The Irish Sailing Association, also known as Irish Sailing, is the national governing body for sailing, powerboating and windsurfing in Ireland.

Founded in 1945 as the Irish Dinghy Racing Association, it became the Irish Yachting Association in 1964 and the Irish Sailing Association in 1992.

Irish Sailing is a Member National Authority (MNA) of World Sailing and a member of the Olympic Federation of Ireland.

The Association is governed by a volunteer board, elected by the member clubs. Policy Groups provide the link with members and stakeholders while advising the Board on specialist areas. There is a professional administration and performance staff, based at the headquarters in Dun Laoghaire, Co. Dublin.

Core functions include the regulation of sailing education, administering racing and selection of Irish sailors for international competition. It is the body recognised by the Olympic Federation of Ireland for nominating Irish qualified sailors to be considered for selection to represent Ireland at the Olympic Games. Irish sailors have medalled twice at the Olympics – David Wilkins and Jamie Wikinson at the 1980 games, and Annalise Murphy at the 2016 games.

The Association, through its network of clubs and centres, offers curriculum-based training in the various sailing, windsurfing and powerboating disciplines. Irish Sailing qualifications are recognised by Irish and European Authorities. Most prominent of these are the Yachtmaster and the International Certificate of Competency.

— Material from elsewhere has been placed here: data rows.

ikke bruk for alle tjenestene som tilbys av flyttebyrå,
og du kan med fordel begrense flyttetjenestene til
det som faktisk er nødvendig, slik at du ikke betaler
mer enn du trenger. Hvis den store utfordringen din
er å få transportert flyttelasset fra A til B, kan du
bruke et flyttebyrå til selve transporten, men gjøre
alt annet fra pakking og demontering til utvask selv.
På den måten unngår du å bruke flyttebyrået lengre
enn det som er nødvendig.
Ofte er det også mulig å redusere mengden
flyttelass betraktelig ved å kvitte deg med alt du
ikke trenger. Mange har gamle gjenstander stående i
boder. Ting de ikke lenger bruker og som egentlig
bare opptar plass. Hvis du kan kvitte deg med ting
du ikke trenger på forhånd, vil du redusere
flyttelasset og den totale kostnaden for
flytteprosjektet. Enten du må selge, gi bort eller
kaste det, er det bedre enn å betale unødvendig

It runs the annual All-Ireland Championships (formerly the Helmsman’s Championship) for senior and junior sailors.

The Association has been led by leading lights in the sailing and business communities. These include Douglas Heard, Clayton Love Junior, John Burke and Robert Dix.

Close to 100 sailors have represented Ireland at the Olympic and Paralympic Games.

Membership of Irish Sailing is either by direct application or through membership of an affiliated organisation. The annual membership fee ranges from €75 for families, down to €20 for Seniors and Juniors.